Exercise directions:
The required answer is an exact copy of every entry underneath.

Material for this exercise:

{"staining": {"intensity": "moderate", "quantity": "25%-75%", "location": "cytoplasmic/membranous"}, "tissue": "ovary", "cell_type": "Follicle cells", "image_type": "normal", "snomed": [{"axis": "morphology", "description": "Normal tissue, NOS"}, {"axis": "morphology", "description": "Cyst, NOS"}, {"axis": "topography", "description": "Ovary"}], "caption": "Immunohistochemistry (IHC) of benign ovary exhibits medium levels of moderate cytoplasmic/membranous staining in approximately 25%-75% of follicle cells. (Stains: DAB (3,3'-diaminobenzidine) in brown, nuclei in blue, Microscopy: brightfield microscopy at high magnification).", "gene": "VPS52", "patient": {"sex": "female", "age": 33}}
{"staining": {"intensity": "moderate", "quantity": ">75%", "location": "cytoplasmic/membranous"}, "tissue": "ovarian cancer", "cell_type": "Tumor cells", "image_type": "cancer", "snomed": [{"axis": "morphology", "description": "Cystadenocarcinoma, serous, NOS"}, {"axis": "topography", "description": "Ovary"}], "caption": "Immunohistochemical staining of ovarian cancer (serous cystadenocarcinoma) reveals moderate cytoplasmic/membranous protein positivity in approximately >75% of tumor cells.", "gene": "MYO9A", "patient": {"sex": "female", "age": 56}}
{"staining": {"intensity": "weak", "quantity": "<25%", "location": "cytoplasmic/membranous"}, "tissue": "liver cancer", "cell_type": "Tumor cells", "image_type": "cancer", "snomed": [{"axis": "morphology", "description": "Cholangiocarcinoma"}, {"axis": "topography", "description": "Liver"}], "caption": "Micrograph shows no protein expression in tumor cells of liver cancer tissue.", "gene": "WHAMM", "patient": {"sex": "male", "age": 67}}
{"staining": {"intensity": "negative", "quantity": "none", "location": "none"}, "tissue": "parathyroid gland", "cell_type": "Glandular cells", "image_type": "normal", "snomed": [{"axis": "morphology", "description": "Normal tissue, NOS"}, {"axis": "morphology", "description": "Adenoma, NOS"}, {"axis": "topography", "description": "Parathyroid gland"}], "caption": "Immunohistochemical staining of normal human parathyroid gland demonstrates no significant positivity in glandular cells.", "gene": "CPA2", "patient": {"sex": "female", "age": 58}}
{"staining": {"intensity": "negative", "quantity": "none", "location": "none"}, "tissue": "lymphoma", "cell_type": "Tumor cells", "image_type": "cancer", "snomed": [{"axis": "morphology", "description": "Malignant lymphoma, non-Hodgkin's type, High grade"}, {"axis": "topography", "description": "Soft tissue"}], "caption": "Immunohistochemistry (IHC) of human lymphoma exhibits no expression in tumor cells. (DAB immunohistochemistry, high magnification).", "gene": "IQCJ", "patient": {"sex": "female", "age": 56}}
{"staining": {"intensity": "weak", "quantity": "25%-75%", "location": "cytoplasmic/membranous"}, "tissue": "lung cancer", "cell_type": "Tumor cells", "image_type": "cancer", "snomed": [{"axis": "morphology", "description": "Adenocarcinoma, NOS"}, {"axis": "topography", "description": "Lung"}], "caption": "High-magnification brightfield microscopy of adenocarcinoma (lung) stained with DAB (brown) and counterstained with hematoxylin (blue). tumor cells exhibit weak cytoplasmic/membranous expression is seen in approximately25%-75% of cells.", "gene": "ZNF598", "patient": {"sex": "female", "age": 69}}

Output for this exercise:
{"staining": {"intensity": "moderate", "quantity": "25%-75%", "location": "cytoplasmic/membranous"}, "tissue": "ovary", "cell_type": "Follicle cells", "image_type": "normal", "snomed": [{"axis": "morphology", "description": "Normal tissue, NOS"}, {"axis": "morphology", "description": "Cyst, NOS"}, {"axis": "topography", "description": "Ovary"}], "caption": "Immunohistochemistry (IHC) of benign ovary exhibits medium levels of moderate cytoplasmic/membranous staining in approximately 25%-75% of follicle cells. (Stains: DAB (3,3'-diaminobenzidine) in brown, nuclei in blue, Microscopy: brightfield microscopy at high magnification).", "gene": "VPS52", "patient": {"sex": "female", "age": 33}}
{"staining": {"intensity": "moderate", "quantity": ">75%", "location": "cytoplasmic/membranous"}, "tissue": "ovarian cancer", "cell_type": "Tumor cells", "image_type": "cancer", "snomed": [{"axis": "morphology", "description": "Cystadenocarcinoma, serous, NOS"}, {"axis": "topography", "description": "Ovary"}], "caption": "Immunohistochemical staining of ovarian cancer (serous cystadenocarcinoma) reveals moderate cytoplasmic/membranous protein positivity in approximately >75% of tumor cells.", "gene": "MYO9A", "patient": {"sex": "female", "age": 56}}
{"staining": {"intensity": "weak", "quantity": "<25%", "location": "cytoplasmic/membranous"}, "tissue": "liver cancer", "cell_type": "Tumor cells", "image_type": "cancer", "snomed": [{"axis": "morphology", "description": "Cholangiocarcinoma"}, {"axis": "topography", "description": "Liver"}], "caption": "Micrograph shows no protein expression in tumor cells of liver cancer tissue.", "gene": "WHAMM", "patient": {"sex": "male", "age": 67}}
{"staining": {"intensity": "negative", "quantity": "none", "location": "none"}, "tissue": "parathyroid gland", "cell_type": "Glandular cells", "image_type": "normal", "snomed": [{"axis": "morphology", "description": "Normal tissue, NOS"}, {"axis": "morphology", "description": "Adenoma, NOS"}, {"axis": "topography", "description": "Parathyroid gland"}], "caption": "Immunohistochemical staining of normal human parathyroid gland demonstrates no significant positivity in glandular cells.", "gene": "CPA2", "patient": {"sex": "female", "age": 58}}
{"staining": {"intensity": "negative", "quantity": "none", "location": "none"}, "tissue": "lymphoma", "cell_type": "Tumor cells", "image_type": "cancer", "snomed": [{"axis": "morphology", "description": "Malignant lymphoma, non-Hodgkin's type, High grade"}, {"axis": "topography", "description": "Soft tissue"}], "caption": "Immunohistochemistry (IHC) of human lymphoma exhibits no expression in tumor cells. (DAB immunohistochemistry, high magnification).", "gene": "IQCJ", "patient": {"sex": "female", "age": 56}}
{"staining": {"intensity": "weak", "quantity": "25%-75%", "location": "cytoplasmic/membranous"}, "tissue": "lung cancer", "cell_type": "Tumor cells", "image_type": "cancer", "snomed": [{"axis": "morphology", "description": "Adenocarcinoma, NOS"}, {"axis": "topography", "description": "Lung"}], "caption": "High-magnification brightfield microscopy of adenocarcinoma (lung) stained with DAB (brown) and counterstained with hematoxylin (blue). tumor cells exhibit weak cytoplasmic/membranous expression is seen in approximately25%-75% of cells.", "gene": "ZNF598", "patient": {"sex": "female", "age": 69}}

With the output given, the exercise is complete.